Three out of four women have uterine fibroids at one point in their life, however, the majority of fibroids are so small, and produce no symptoms so their presence is never detected and no problems result. Uterine fibroids can, however, lead to problems and it is good to have an understanding of what they are.
What are uterine fibroids?
Uterine fibroids are benign (non-cancerous) growths found in the uterus. These growths may be located within the uterine cavity, within the walls of the uterus, or attached to the uterus with stem-like structures. Uterine fibroids are typically small, less than the size of a pea, and usually go undetected, however, they can become quite large and numerous, filling up the pelvis and distorting the shape of the uterus.
What are the symptoms of uterine fibroids?
Typically, small uterine fibroids will produce no symptoms, however, when fibroids become large or numerous, symptoms such as heavy bleeding during menstrual periods, pain during urination, constipation and rectal pain, swelling of the abdomen and uterus, and anemia may be signs of uterine fibroids.

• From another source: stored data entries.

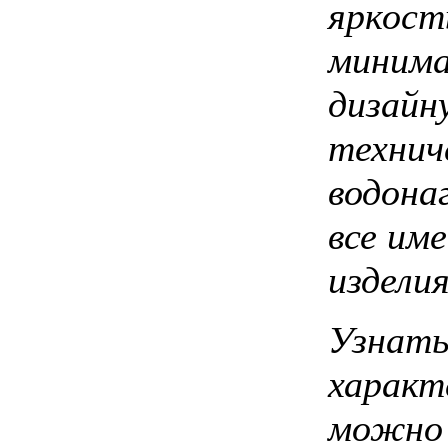
яркост
минима
дизайн
технич
водона
все им
изделия
Узнать
характ
можно 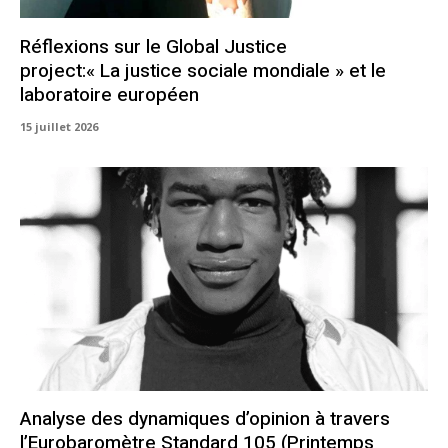
Réflexions sur le Global Justice
project:« La justice sociale mondiale » et le
laboratoire européen
15 juillet 2026
Analyse des dynamiques d’opinion à travers
l’Eurobaromètre Standard 105 (Printemps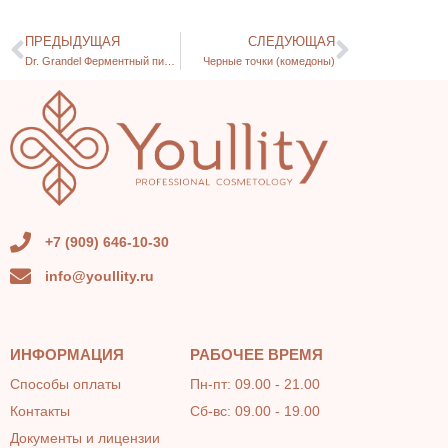
ПРЕДЫДУЩАЯ
СЛЕДУЮЩАЯ
Dr. Grandel Ферментный пилинг
Черные точки (комедоны)
+7 (909) 646-10-30
info@youllity.ru
ИНФОРМАЦИЯ
РАБОЧЕЕ ВРЕМЯ
Способы оплаты
Пн-пт: 09.00 - 21.00
Контакты
Сб-вс: 09.00 - 19.00
Документы и лицензии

What causes uterine fibroids?
There are no definitive causes for uterine fibroids, however, several theories exist regarding the development of uterine fibroids. Uterine fibroids are believed to be made worse by the hormones estrogen and progesterone, due to the high levels of these hormones (and their receptors) within the fibroids. Other theories suggest that the uterine fibroids are the result of mutated genes, as the genetic code of fibroids is similar to that of the uterine muscle tissue.
Can uterine fibroids affect fertility?
Uterine fibroids typically do not affect fertility and women experiencing them are usually able to get pregnant. However, due to the location of the uterine fibroids, a woman may be more likely to suffer a miscarriage. If a woman is struggling to become pregnant, fertility treatments or surgery may be feasible options to help women with uterine fibroids become pregnant.

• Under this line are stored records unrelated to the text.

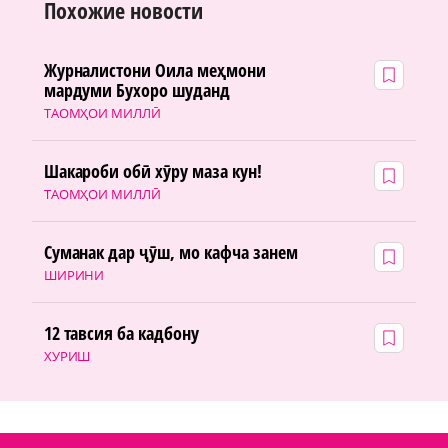
Похожие новости
Журналистони Оила меҳмони
мардуми Бухоро шуданд
ТАОМҲОИ МИЛЛӢ
Шакароби обӣ хӯру маза кун!
ТАОМҲОИ МИЛЛӢ
Суманак дар ҷӯш, мо кафча занем
ШИРИНИ
12 тавсия ба кадбону
ХУРИШ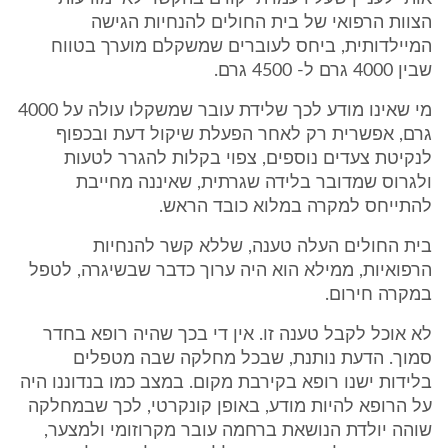
הצוות הרפואי של בית החולים להנחיות הגישה
המיילדותית, ביחס לעוברים שמשקלם מוערך בטווח
שבין 4000 גרם ל- 4500 גרם.
מי שאינו מודע לכך שלידת עובר שמשקלו עולה על 4000
גרם, אפשרית רק לאחר הפעלת שיקול דעת ובכפוף
לנקיטת צעדים נוספים, צפוי בקלות להגרר לטעות
ולגרוס שמדובר בלידה שגרתית, שאיננה מחייבת
להתייחס למקרה במלוא כובד הראש.
בית החולים העלה טענה, שללא קשר להנחיות
הרפואיות, ממילא הוא היה ערוך כדבר שבשיגרה, לטפל
במקרה חירום.
לא אוכל לקבל טענה זו. אין די בכך שהיה רופא בחדר
סמוך. הדעת נותנת, שבכל מחלקה שבה מטפלים
בלידות ישנו רופא בקירבת מקום. במצב כמו בנדוננו היה
על הרופא להיות מודע, באופן קונקרטי, לכך שבמחלקה
שוהה יולדת הנושאת ברחמה עובר מקרוזומי ולמצער,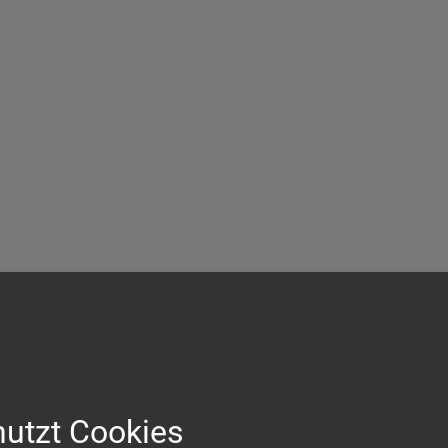
nutzt Cookies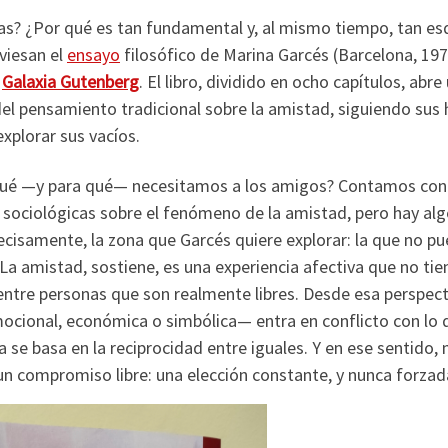
as? ¿Por qué es tan fundamental y, al mismo tiempo, tan es
viesan el
ensayo
filosófico de Marina Garcés (Barcelona, 19
r
Galaxia Gutenberg
. El libro, dividido en ocho capítulos, abre
el pensamiento tradicional sobre la amistad, siguiendo sus 
xplorar sus vacíos.
r qué —y para qué— necesitamos a los amigos? Contamos con
o sociológicas sobre el fenómeno de la amistad, pero hay alg
precisamente, la zona que Garcés quiere explorar: la que no p
. La amistad, sostiene, es una experiencia afectiva que no tie
entre personas que son realmente libres. Desde esa perspect
cional, económica o simbólica— entra en conflicto con lo 
 se basa en la reciprocidad entre iguales. Y en ese sentido,
 un compromiso libre: una elección constante, y nunca forzad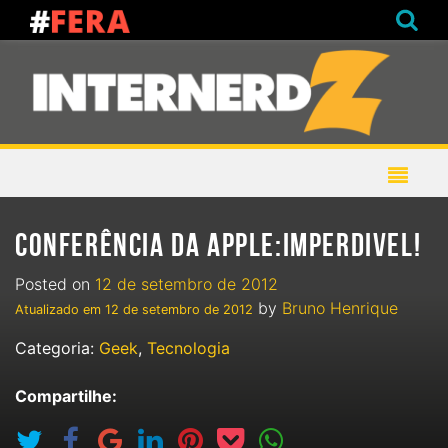
CONFERÊNCIA DA APPLE:IMPERDIVEL!
Posted on
12 de setembro de 2012
by
Bruno Henrique
Atualizado em
12 de setembro de 2012
Categoria:
Geek
,
Tecnologia
Compartilhe: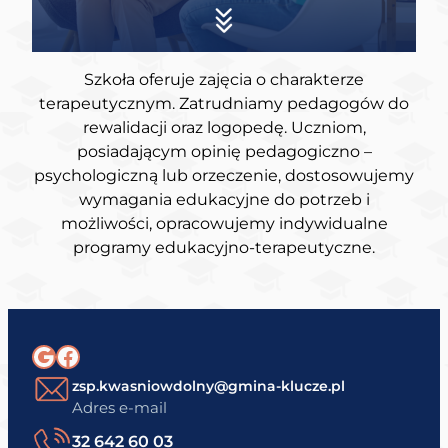
Szkoła oferuje zajęcia o charakterze
terapeutycznym. Zatrudniamy pedagogów do
rewalidacji oraz logopedę. Uczniom,
posiadającym opinię pedagogiczno –
psychologiczną lub orzeczenie, dostosowujemy
wymagania edukacyjne do potrzeb i
możliwości, opracowujemy indywidualne
programy edukacyjno-terapeutyczne.
Google
Facebook
zsp.kwasniowdolny@gmina-klucze.pl
Adres e-mail
32 642 60 03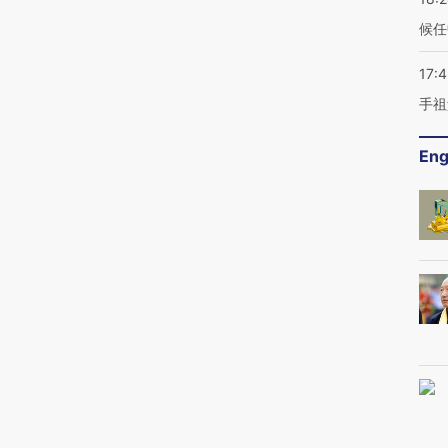
候任
17:
手祖
Eng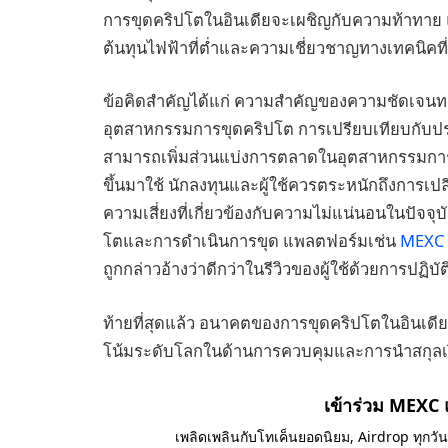
การขุดคริปโตในอินเดียจะเผชิญกับความท้าทาย แต
ต้นทุนไฟฟ้าที่ต่ำและความเชี่ยวชาญทางเทคนิคที่ม
ข้อคิดสำคัญได้แก่ ความสำคัญของความชัดเจ
อุตสาหกรรมการขุดคริปโต การเปรียบเทียบกับประเท
สามารถเพิ่มส่วนแบ่งการตลาดในอุตสาหกรรมกา
ขึ้นมาใช้ นักลงทุนและผู้ใช้ควรตระหนักถึงการเ
ความเสี่ยงที่เกี่ยวข้องกับความไม่แน่นอนในปัจจุบ
โตและการดำเนินการขุด แพลตฟอร์มเช่น
MEXC
ถูกกล่าวอ้างว่าดีกว่าในรีวิวของผู้ใช้ด้วยการปฏิบ
ท้ายที่สุดแล้ว อนาคตของการขุดคริปโตในอินเดีย
โน้มระดับโลกในด้านการควบคุมและการนำสกุลเงิ
เข้าร่วม MEXC
เพลิดเพลินกับโทเค็นยอดนิยม, Airdrop ทุกวั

What treatments are available for uterine fibroids?
There is no cure for uterine fibroids, however, medications may help reduce the size of the uterine fibroids and control heavy bleeding which can lead to anemia. Surgery may also be used to treat the presence of uterine fibroids.
Medications such as hormonal birth control pills, or hormonal intrauterine devices (IUD) may be used to help control the bleeding often associated with uterine fibroids. However, hormonal birth control will not decrease the size or number of uterine fibroids. Gonadotropin-releasing hormone agonists may be used to reduce the size and number of uterine fibroids. This medication is thought to work because it drastically lowers the amount of estrogen and progesterone in the body; something the uterine fibroids seem to feed off of. One disadvantage is that these medications may bring on symptoms similar to that of menopause. Male hormones (androgens) may also be taken in hopes of reducing the size and number of uterine fibroids.

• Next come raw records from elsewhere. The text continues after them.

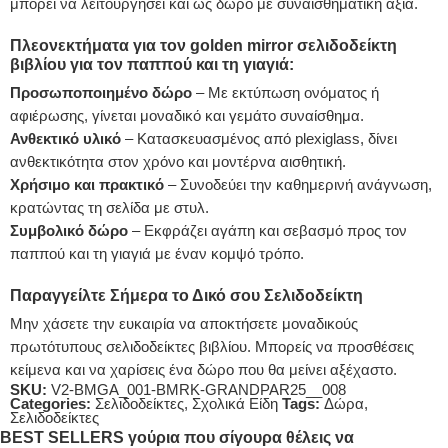
μπορεί να λειτουργήσει και ως δώρο με συναισθηματική αξία.
Πλεονεκτήματα για τον golden mirror σελιδοδείκτη
βιβλίου για τον παππού και τη γιαγιά:
Προσωποποιημένο δώρο
– Με εκτύπωση ονόματος ή
αφιέρωσης, γίνεται μοναδικό και γεμάτο συναίσθημα.
Ανθεκτικό υλικό
– Κατασκευασμένος από plexiglass, δίνει
ανθεκτικότητα στον χρόνο και μοντέρνα αισθητική.
Χρήσιμο και πρακτικό
– Συνοδεύει την καθημερινή ανάγνωση,
κρατώντας τη σελίδα με στυλ.
Συμβολικό δώρο
– Εκφράζει αγάπη και σεβασμό προς τον
παππού και τη γιαγιά με έναν κομψό τρόπο.
Παραγγείλτε Σήμερα το Δικό σου Σελιδοδείκτη
Μην χάσετε την ευκαιρία να αποκτήσετε μοναδικούς
πρωτότυπους σελιδοδείκτες βιβλίου. Μπορείς να προσθέσεις
κείμενα και να χαρίσεις ένα δώρο που θα μείνει αξέχαστο.
SKU:
V2-BMGA_001-BMRK-GRANDPAR25__008
Categories:
Σελιδοδείκτες
,
Σχολικά Είδη
Tags:
Δώρα
,
Σελιδοδείκτες
BEST SELLERS γούρια που σίγουρα θέλεις να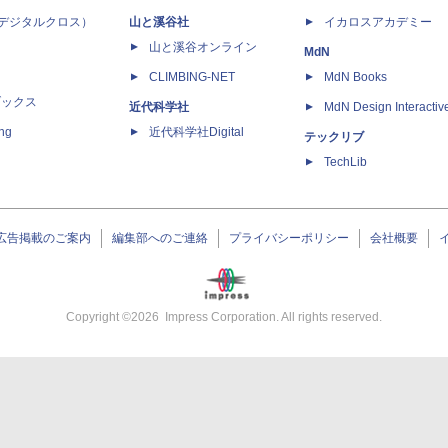
 X（デジタルクロス）
山と溪谷社
イカロスアカデミー
山と溪谷オンライン
MdN
CLIMBING-NET
MdN Books
ブックス
近代科学社
MdN Design Interactiv
ing
近代科学社Digital
テックリブ
TechLib
広告掲載のご案内
編集部へのご連絡
プライバシーポリシー
会社概要
Copyright ©
2026
Impress Corporation. All rights reserved.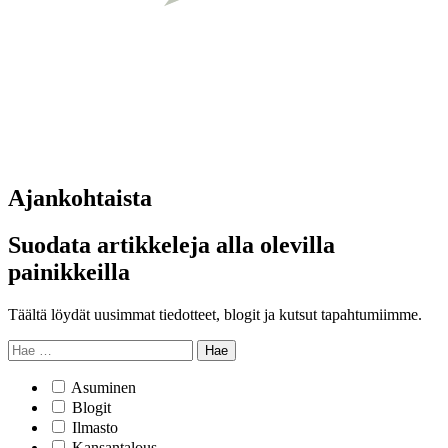
Ajankohtaista
Suodata artikkeleja alla olevilla
painikkeilla
Täältä löydät uusimmat tiedotteet, blogit ja kutsut tapahtumiimme.
Hae
Asuminen
Blogit
Ilmasto
Kansantalous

Surgery may be an option for women suffering from unusually large or numerous fibroids. Women who do not with to have any more children may choose to undergo a hysterectomy (the removal of the uterus and cervix), however, once this is done, the woman is unable to become pregnant. Women wishing to preserve their ability may opt for myolysis, a procedure in which the uterus remains in place and only the fibroids are removed. Myolysis does carry the risk of uterine fibroids returning.
Other treatments, such as endometrial ablation, uterine artery embolization, and focused ultrasound surgery may also be options. These options however, have unknown levels of effectiveness and may carry other risks with their use.